Le modèle en linguistique

S’articule sur ce premier point une théorie de l’apprentissage. La conception chomskyenne d’un système génératif capable d’engendrer une infinité de phrases conduit à un problème sérieux pour l’acquisition par l’enfant de sa langue maternelle, que l’on appelle le problème de la «pauvreté de l’input»: comment l’enfant pourrait-il induire si facilement les règles de bonne formation des phrases de sa langue, alors qu’il n’est soumis qu’à un nombre fini et limité d’exemples de phrases correctes et que ses propres incorrections sont peu (ou même pas du tout) relevées par son entourage?

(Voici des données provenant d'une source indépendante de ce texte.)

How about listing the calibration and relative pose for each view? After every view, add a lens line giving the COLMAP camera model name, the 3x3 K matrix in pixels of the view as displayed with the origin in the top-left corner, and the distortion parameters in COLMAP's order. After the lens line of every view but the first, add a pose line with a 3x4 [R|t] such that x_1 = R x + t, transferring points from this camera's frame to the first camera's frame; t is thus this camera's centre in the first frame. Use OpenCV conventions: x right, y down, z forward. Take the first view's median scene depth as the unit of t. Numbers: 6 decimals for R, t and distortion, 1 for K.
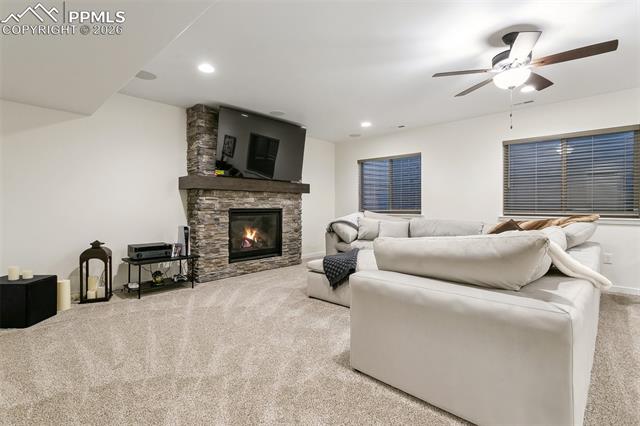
lens RADIAL K [[305.0, 0, 316.1], [0, 305.0, 210.3], [0, 0, 1]] dist [0.004576, -0.000032]
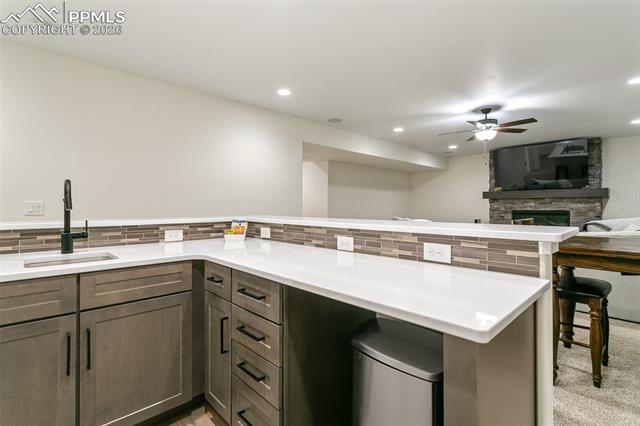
lens RADIAL K [[305.0, 0, 319.7], [0, 305.0, 208.7], [0, 0, 1]] dist [0.004576, -0.000032]
pose [[-0.036428, 0.007066, -0.999311, 1.273503], [-0.012442, 0.999894, 0.007524, -0.012520], [0.999259, 0.012707, -0.036336, 0.051667]]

Mathématiquement, on peut montrer qu’un apprentissage de ce type de grammaire ne peut réussir dans ces conditions que si la famille des grammaires possibles est fortement contrainte. Ce qui conduit directement à la thèse «innéiste» chomskyenne: chaque humain naîtrait avec un organe du langage muni d’une grammaire universelle, et l’apprentissage de sa langue maternelle consisterait simplement à fixer un petit nombre de paramètres, à valeur binaire variable suivant les langues. Ce qui, à son tour, sert d’argument à une théorie modulaire de la cognition, dans laquelle cet organe du langage trouve naturellement sa place dans les mécanismes automatiques périphériques. Ainsi des modèles purement linguistiques, «internes», au sens que nous avons donné ici à ce mot, ont-ils des répercussions importantes, bien au-delà des sciences du langage, parfois même contre la volonté de leurs auteurs. Chomsky, par exemple, ne partage pas la conception classique de la modularité telle qu’on la trouve chez Fodor.